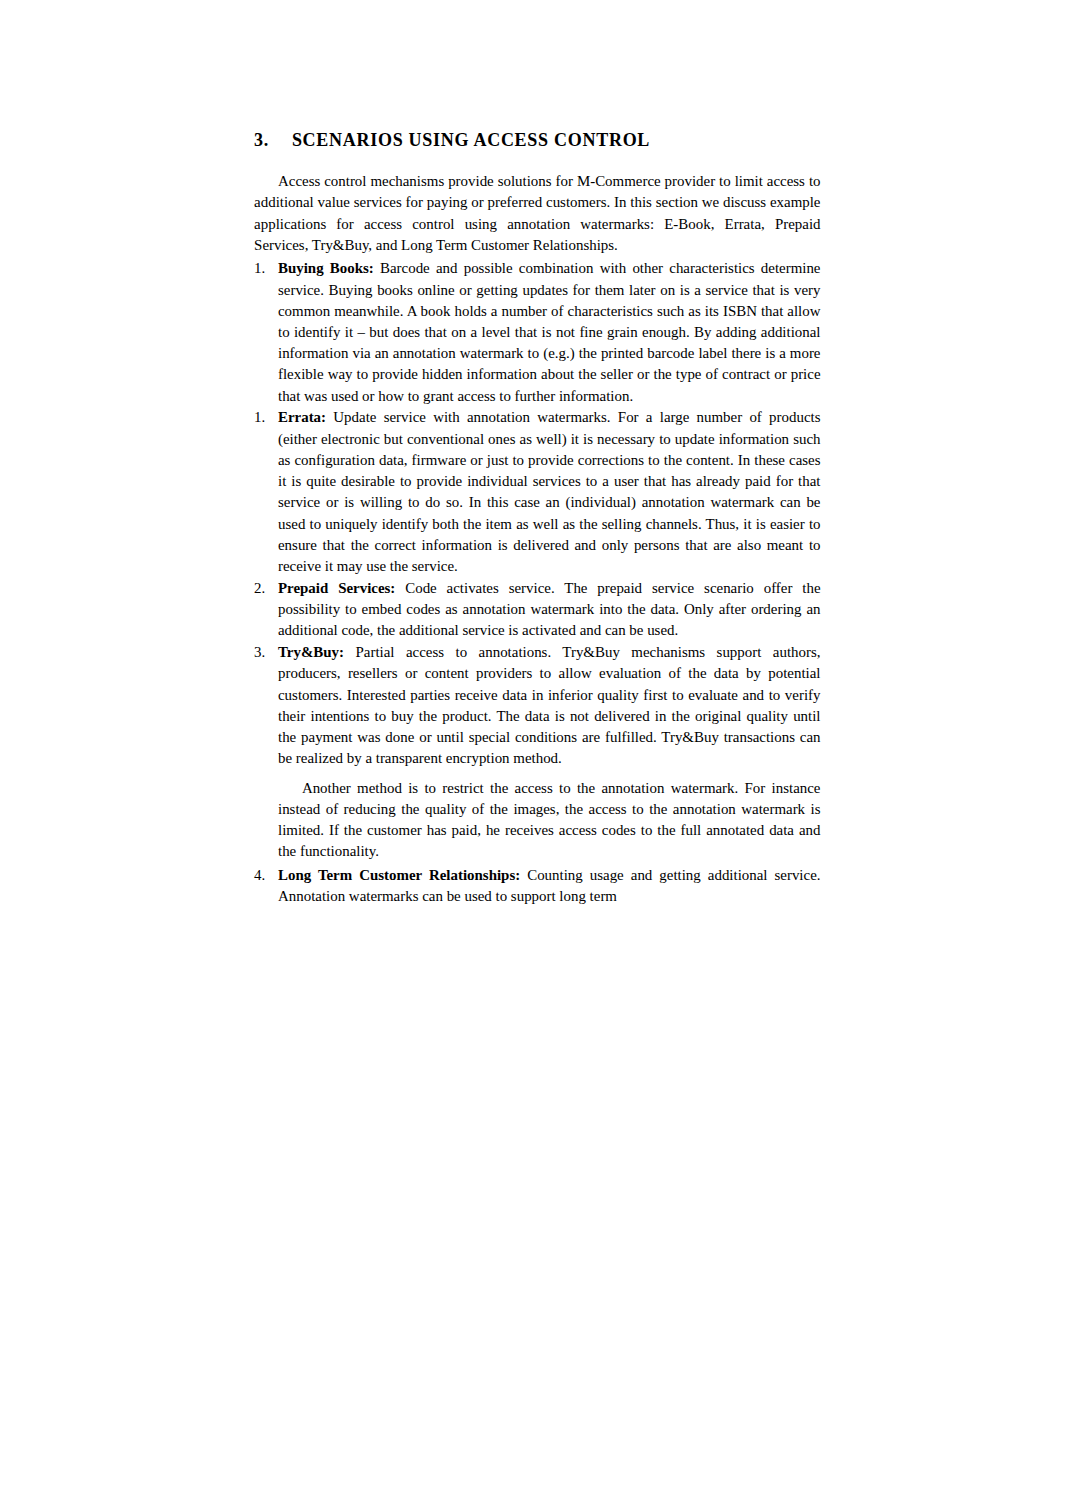3. SCENARIOS USING ACCESS CONTROL
Access control mechanisms provide solutions for M-Commerce provider to limit access to additional value services for paying or preferred customers. In this section we discuss example applications for access control using annotation watermarks: E-Book, Errata, Prepaid Services, Try&Buy, and Long Term Customer Relationships.
1. Buying Books: Barcode and possible combination with other characteristics determine service. Buying books online or getting updates for them later on is a service that is very common meanwhile. A book holds a number of characteristics such as its ISBN that allow to identify it – but does that on a level that is not fine grain enough. By adding additional information via an annotation watermark to (e.g.) the printed barcode label there is a more flexible way to provide hidden information about the seller or the type of contract or price that was used or how to grant access to further information.
1. Errata: Update service with annotation watermarks. For a large number of products (either electronic but conventional ones as well) it is necessary to update information such as configuration data, firmware or just to provide corrections to the content. In these cases it is quite desirable to provide individual services to a user that has already paid for that service or is willing to do so. In this case an (individual) annotation watermark can be used to uniquely identify both the item as well as the selling channels. Thus, it is easier to ensure that the correct information is delivered and only persons that are also meant to receive it may use the service.
2. Prepaid Services: Code activates service. The prepaid service scenario offer the possibility to embed codes as annotation watermark into the data. Only after ordering an additional code, the additional service is activated and can be used.
3. Try&Buy: Partial access to annotations. Try&Buy mechanisms support authors, producers, resellers or content providers to allow evaluation of the data by potential customers. Interested parties receive data in inferior quality first to evaluate and to verify their intentions to buy the product. The data is not delivered in the original quality until the payment was done or until special conditions are fulfilled. Try&Buy transactions can be realized by a transparent encryption method.
Another method is to restrict the access to the annotation watermark. For instance instead of reducing the quality of the images, the access to the annotation watermark is limited. If the customer has paid, he receives access codes to the full annotated data and the functionality.
4. Long Term Customer Relationships: Counting usage and getting additional service. Annotation watermarks can be used to support long term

◆ ◆ ◆ ◆

Leave the pictures out and write out every entry exactly as given.

3. SCENARIOS USING ACCESS CONTROL
Access control mechanisms provide solutions for M-Commerce provider to limit access to additional value services for paying or preferred customers. In this section we discuss example applications for access control using annotation watermarks: E-Book, Errata, Prepaid Services, Try&Buy, and Long Term Customer Relationships.
1. Buying Books: Barcode and possible combination with other characteristics determine service. Buying books online or getting updates for them later on is a service that is very common meanwhile. A book holds a number of characteristics such as its ISBN that allow to identify it – but does that on a level that is not fine grain enough. By adding additional information via an annotation watermark to (e.g.) the printed barcode label there is a more flexible way to provide hidden information about the seller or the type of contract or price that was used or how to grant access to further information.
1. Errata: Update service with annotation watermarks. For a large number of products (either electronic but conventional ones as well) it is necessary to update information such as configuration data, firmware or just to provide corrections to the content. In these cases it is quite desirable to provide individual services to a user that has already paid for that service or is willing to do so. In this case an (individual) annotation watermark can be used to uniquely identify both the item as well as the selling channels. Thus, it is easier to ensure that the correct information is delivered and only persons that are also meant to receive it may use the service.
2. Prepaid Services: Code activates service. The prepaid service scenario offer the possibility to embed codes as annotation watermark into the data. Only after ordering an additional code, the additional service is activated and can be used.
3. Try&Buy: Partial access to annotations. Try&Buy mechanisms support authors, producers, resellers or content providers to allow evaluation of the data by potential customers. Interested parties receive data in inferior quality first to evaluate and to verify their intentions to buy the product. The data is not delivered in the original quality until the payment was done or until special conditions are fulfilled. Try&Buy transactions can be realized by a transparent encryption method.
Another method is to restrict the access to the annotation watermark. For instance instead of reducing the quality of the images, the access to the annotation watermark is limited. If the customer has paid, he receives access codes to the full annotated data and the functionality.
4. Long Term Customer Relationships: Counting usage and getting additional service. Annotation watermarks can be used to support long term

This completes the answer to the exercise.